Quale coevoluzione tra essere umano e macchina digitale?

La prospettiva è rassicurante. A progettare, produrre e diffondere la tecnologia, per poi farne un uso “intelligente”, è pur sempre l’essere umano: la relazione uomo-macchina digitale è in fondo pensabile nei termini di un paradigma del tipo “creatore-creazione”. Ma se il problema che si pone è quello di come “umanizzare” la tecnologia, allora il problema non è più così banale. Anzi, può risultare inquietante. Perché, là dove la tecnologia si presenta manifestamente come autonoma dal suo creatore, come è ad esempio per le macchine “intelligenti” capaci di comportamenti originali e funzioni emergenti, significa interrogarsi su quale sia il nesso relazionale che si stabilisce tra due entità relativamente indipendenti una dall’altra.

In linea di massima, per Juan Carlos De Martin, significa appunto sviluppare in maniera consapevole norme sociali per il suo utilizzo. Il problema sta in effetti nella nostra capacità di comprendere come, in che modo, nella relazione essere umano, tecnologia e contesto culturale che si genera insieme alla tecnologia – così come è stato per la tecnologia del libro a stampa – ci troviamo immersi in una vera e propria coevoluzione, e fino a punto questa immersione interessa la nostra stessa evoluzione biologica o organica.
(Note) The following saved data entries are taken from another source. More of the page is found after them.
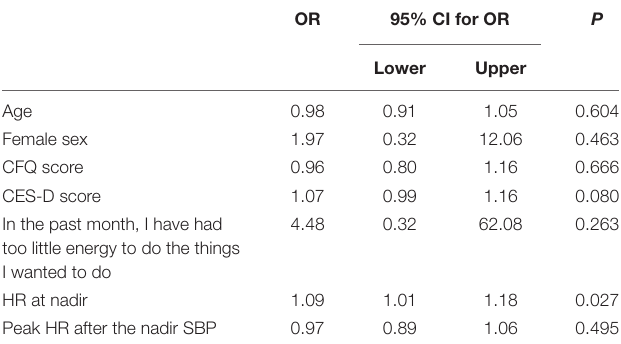
TABLE 3 | | Logistic regression model with predictors of OI AS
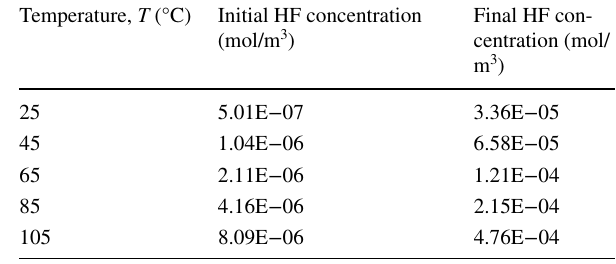
Table 6 Effect of temperature on HF concentration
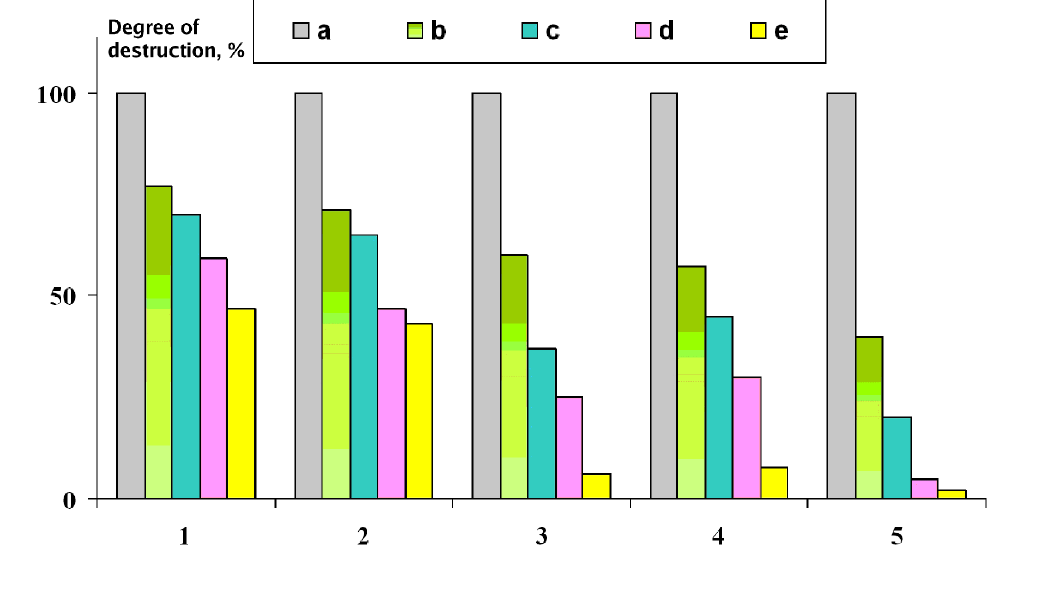
Fig. 2 In®uence of the nature of bactericidal sorbents on destruction of fungus lauer containing Bacillus Pyocyaneous during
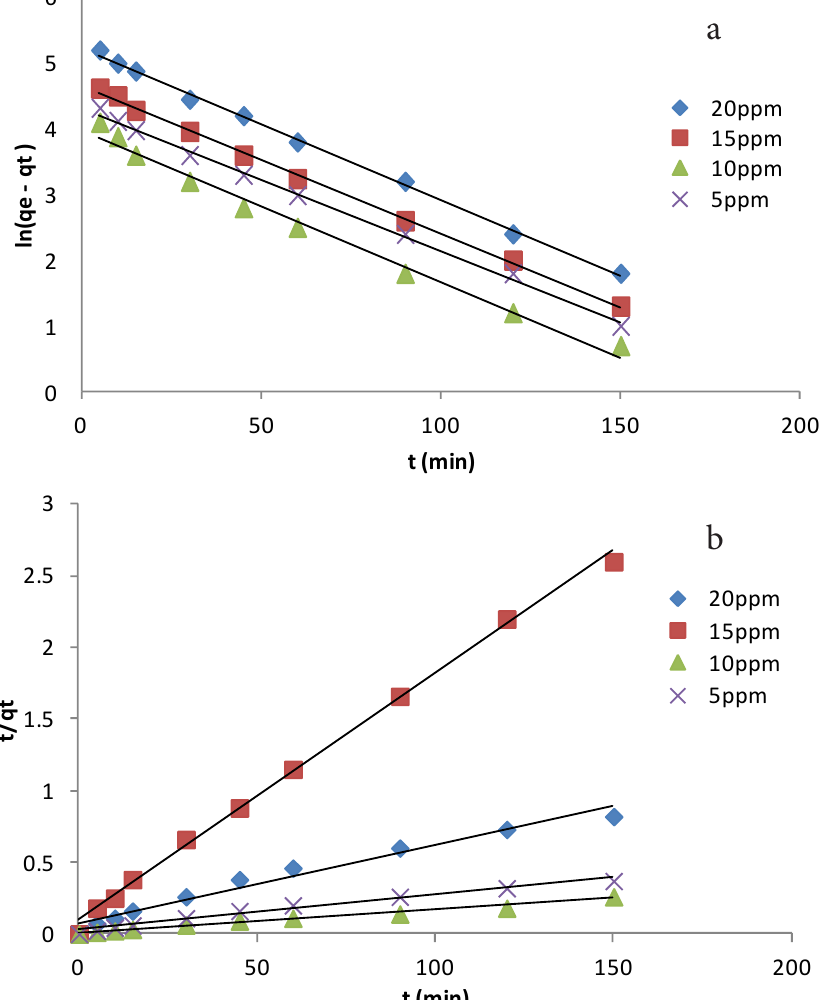
Fig. 8. Pseudo-first-order (a) and pseudo-second-order (b) kinetic plots for the photocatalytic degradeation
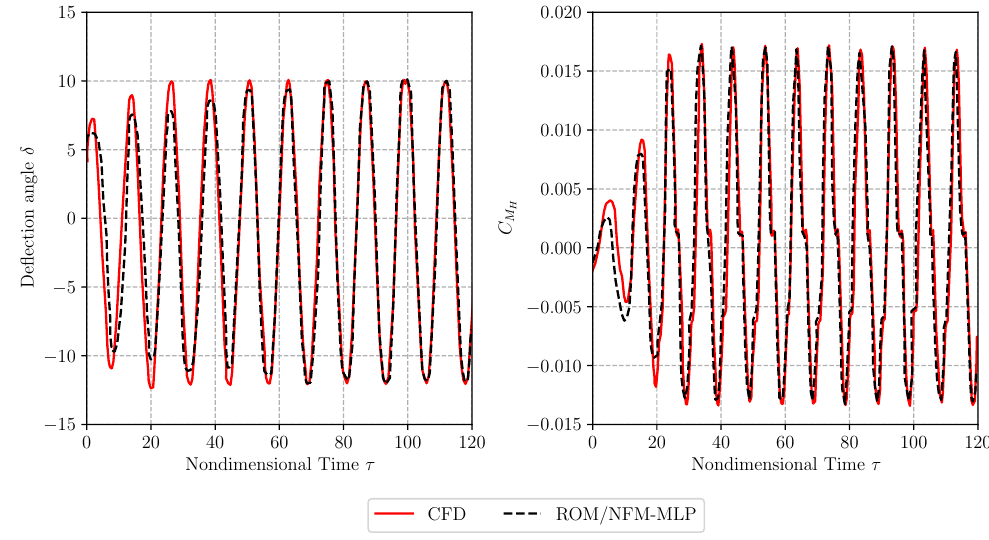
Figure 11. Responses of the resulting aileron deflection angle and hinge moment coefficient at a selected buzz condition (NACA65 1 213 airfoil, Ma ∞ = 0.82, Re = 20.7 of the NFM-MLP ROM are compared to the reference CFD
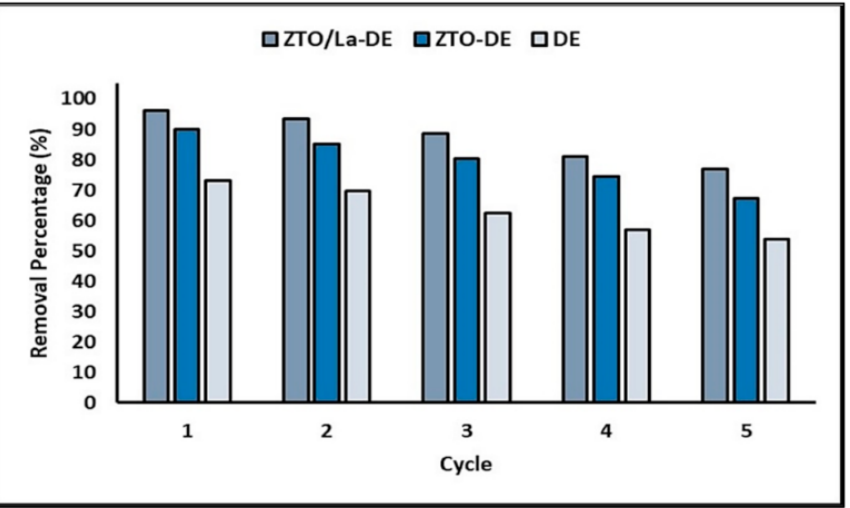
Figure 12. Percentage of MB removal during five successive adsorption–photocatalysis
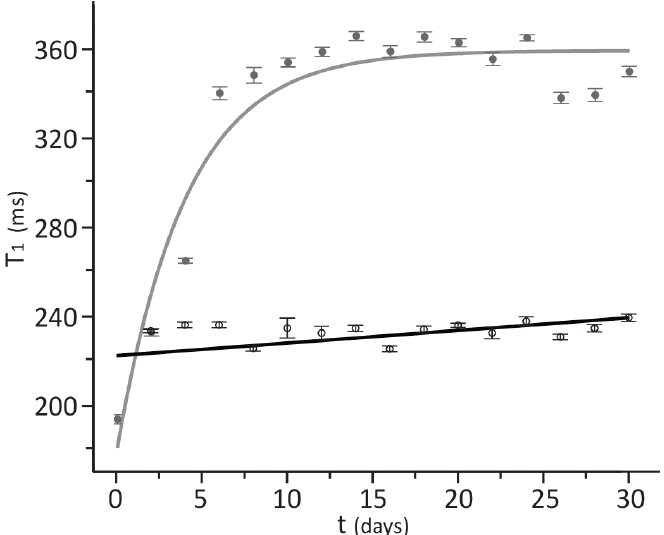
Figure 3. Comparison of sterile (open circles) to unsterile (solid circles) T function of room temperature exposure time. The 95% confidence intervals corresponding to averaging over 15 samples are included in the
Nel caso dello smartphone, una cosa è certa. Nella sua progettualità, l’obiettivo principale di chi lo progetta è di «cerca[re] di condizionare il nostro comportamento, di prevedere il nostro comportamento, e la cosa migliore per prevederlo è condizionarlo». In questo senso, per alcuni studiosi, per la tecnologia digitale dello smartphone si può parlare di “de-umanizzazione tecnologica”, di una sorta di “diminuzione” della complessità umana. (cfr. Miguel Benasayag, Il cervello aumentato, l’uomo diminuito, Erikson, 2016)

Ma intanto è bene, per Juan Carlos De Martin, cominciare a chiederci: cosa c’è dopo lo smartphone? La direzione sarà quella di una maggiore integrazione tra macchina digitale e essere umano, e il suo essere corporeo? E ancor prima, per il nostro fare, per il nostro vivere in società, quali alternative all’uso dello smartphone occorrerà preservare? Perché la possibilità di fare una cosa solo più con lo smartphone, se lo smartphone non ce l’ho o non funziona o Internet non c’è, «è proprio una fragilità sistemica. È un po’ come, una volta messo l’ascensore, togliere le scale». Si finisce per sacrificare all’efficienza di una tecnologia la robustezza dell’intero sistema.